Ebenfalls sehr erleichtert wird das Spiel durch die einfache Handhabe. Mit der rechten Maustaste untersucht man Objekte und Gegenstände, die linke Maustaste ist das Universalwerkzeug für Nehmen, Sprechen, Schubsen, kaputt machen,....Falls keine Aktion nötig ist, wird die linke Maustaste auch gar nicht aktiviert. Grade im Inventar ist das nützlich, da man einen Gegenstand einfach nur aufnehmen und mit ihm über die anderen fahren muss, um zu sehen, ob eine Kombination möglich ist. Das permanente "Das geht so nicht. Das funktioniert so nicht. Ich weiß nicht, was ich damit machen soll" wird einem, dem Erbauer sei Dank, dadurch erspart.
Hin und wieder wird auch eine Hilfe verfügbar, wenn es um Layton-Rätsel geht. An einer Stelle muss ein Safe geöffnet werden, indem alle Felder die gleiche Farbe zeigen. Die Hilfe liefert einem praktisch direkt die Lösung, was auch durchaus angenehm ist, wenn's halt gar nicht klappt. An anderer Stelle ist sie dagegen ziemlich sinnfrei. In der Irland Episode etwa muss Max eine Statue nach historischem Vorbild einkleiden, um einen Geheimgang zu öffnen. Dass mich die Räselhilfe ins Kaminzimmer schickt, wo ein entsprechendes Gemälde hängt, hilft mir wenig, das findet man auch so. Mir dagegen einen Tipp zu geben, dass ich zurück zum Pub muss, dort die heruntergefallene Regenrinne brauche, diese im Schloss auf die Streckband legen soll, um so zwei Teile zu bekommen und beide anschließend der Statue als die verlangten Eisenstiefel verkaufen soll, da schweigt man sich aus. Da man aber auch sehr gut ohne Vorsagen durchs Spiel kommt, passt das schon.

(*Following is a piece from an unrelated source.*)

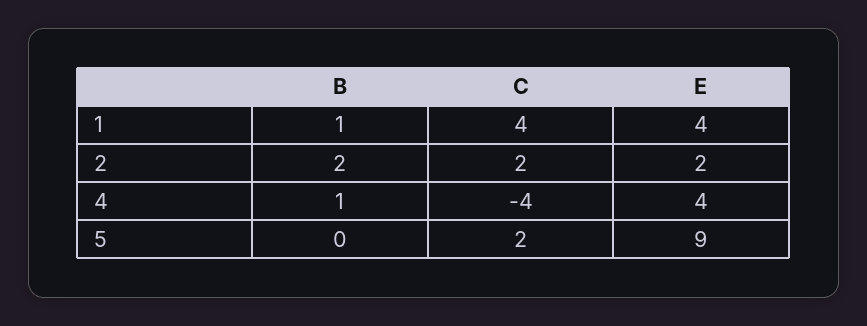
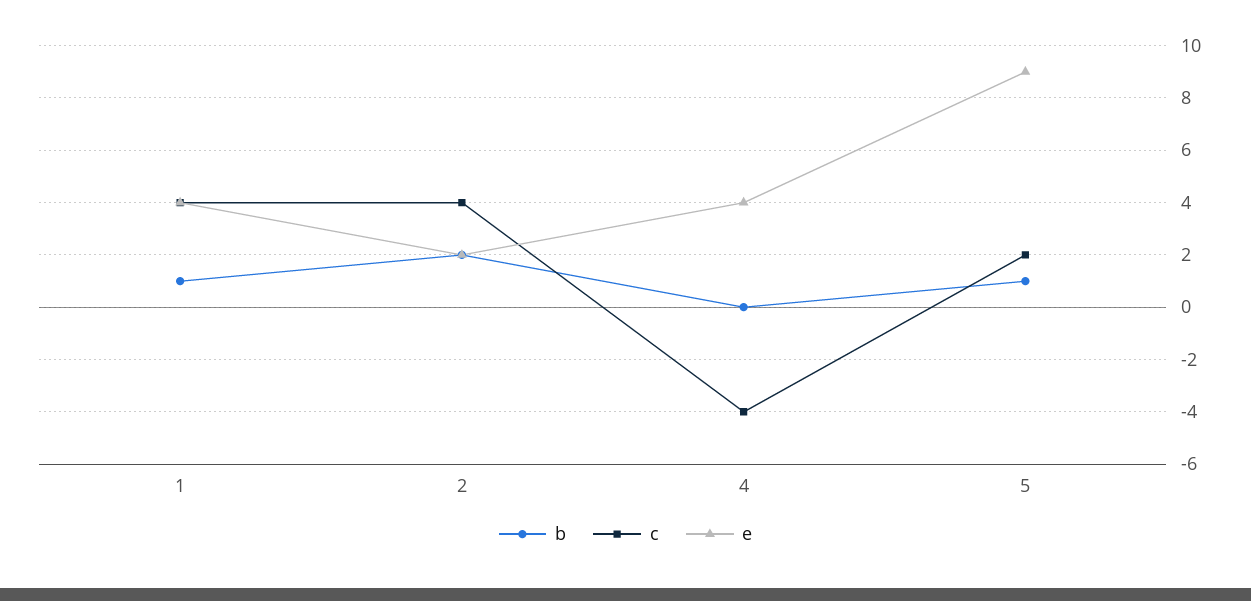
C, 2: 2 -> 4
B, 4: 1 -> 0
B, 5: 0 -> 1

Technisch kam mir das Spiel leider eher durchschnittlich vor. Die einzelnen Orte und Räume sind sehr schön und detailliert designt, es gibt allerdings kaum Bewegung. Da fliegt mal ein Vogel vorbei, im Hintergrund brennt ein Feuer oder der Wind erzeugt Wellen auf dem Wasser. Es sind immer nur Kleinigkeiten, die einen immer dann daran erinnern, kein Standbild vor sich zu haben, wenn man's mal wieder befürchtet, aber die Szenen strotzen auch nicht vor Leben. Natürlich wäre das in einem Adventure eher kontraproduktiv, etwas mehr Bewegung oder Leben hätte aber nicht geschadet. Glücklicherweise wird's aber nie so schlimm wie in Nibiru, wo der Protagonist immer komplett zur Salzsäule erstarrt, wenn man ihn nicht grad irgendwo hinmarschieren lässt. Max selbst verzieht übrigens im ganzen Spiel nicht eine Miene und hat immer das gleiche, selige Grinsen drauf, was auf Dauer durchaus etwas befremdlich ist.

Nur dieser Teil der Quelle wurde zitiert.